Ireland is a small country, of course, and we have to look to our competitive advantages. Like many other small European countries, including the Netherlands and Switzerland, we have used loopholes in international tax law to facilitate large multinationals to evade paying their taxes, at least for now, on the never-never. The Revenue in Ireland has seen to it that the corporate tax receipts in Ireland are substantial, and indeed by European standards our per capita take on corporate tax is one of the highest. That is our dilemma. We have a system that delivers significant corporate tax revenues to Ireland, no matter what people say. However, our tax laws still allow multinationals to evade paying tax. The double Irish comes to an end at the end of 2020, and in truth it should have come to an end sooner. Our new tax arrangements allow multinationals to receive capital allowances for expenditure on intangible assets such as intellectual property. Given that most of the large multinationals are now digital companies, this mechanism may be used to evade paying their fair share of tax. That is why the EU is pursuing a digital tax. We have worked with the OECD but the US is pulling out, so that is not working.

Initially I said that this is a political issue because tax justice is a political issue. I believe Ireland will have to be more proactive in ensuring large multinationals pay their fair share of tax. We cannot be responsible for fixing the international tax system but we must work with our European partners and let Europe take the lead on tax justice. We need to reassess. We need to protect our revenues but we also need to find ways with our European partners to tax multinationals. The common consolidated corporate tax base, CCCTB, would not work for us because of the formula used to decide where the tax was paid. There would be more tax paid but we would get less of it.

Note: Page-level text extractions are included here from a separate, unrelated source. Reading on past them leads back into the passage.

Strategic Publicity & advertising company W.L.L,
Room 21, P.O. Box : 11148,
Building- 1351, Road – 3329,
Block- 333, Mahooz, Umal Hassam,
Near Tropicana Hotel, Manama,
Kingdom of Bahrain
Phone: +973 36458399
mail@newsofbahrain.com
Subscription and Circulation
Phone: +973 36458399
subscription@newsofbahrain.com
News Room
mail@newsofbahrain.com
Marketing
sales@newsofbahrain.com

The country-specific recommendations from the Commission for the past two years tell us that we have to deal with aggressive tax planning. As I said, this is complex. We have to protect our revenues and at the same time promote tax justice. Perhaps, in that context, the suggestion from the Labour Party that a standing commission on taxation could play a significant role in teasing out these issues and arriving at an equitable system is something that we should consider.

Sin críoch anois le ráitis maidir leis an mbreith ó Chúirt Ghinearálta an Aontas Eorpaigh i gcás Apple.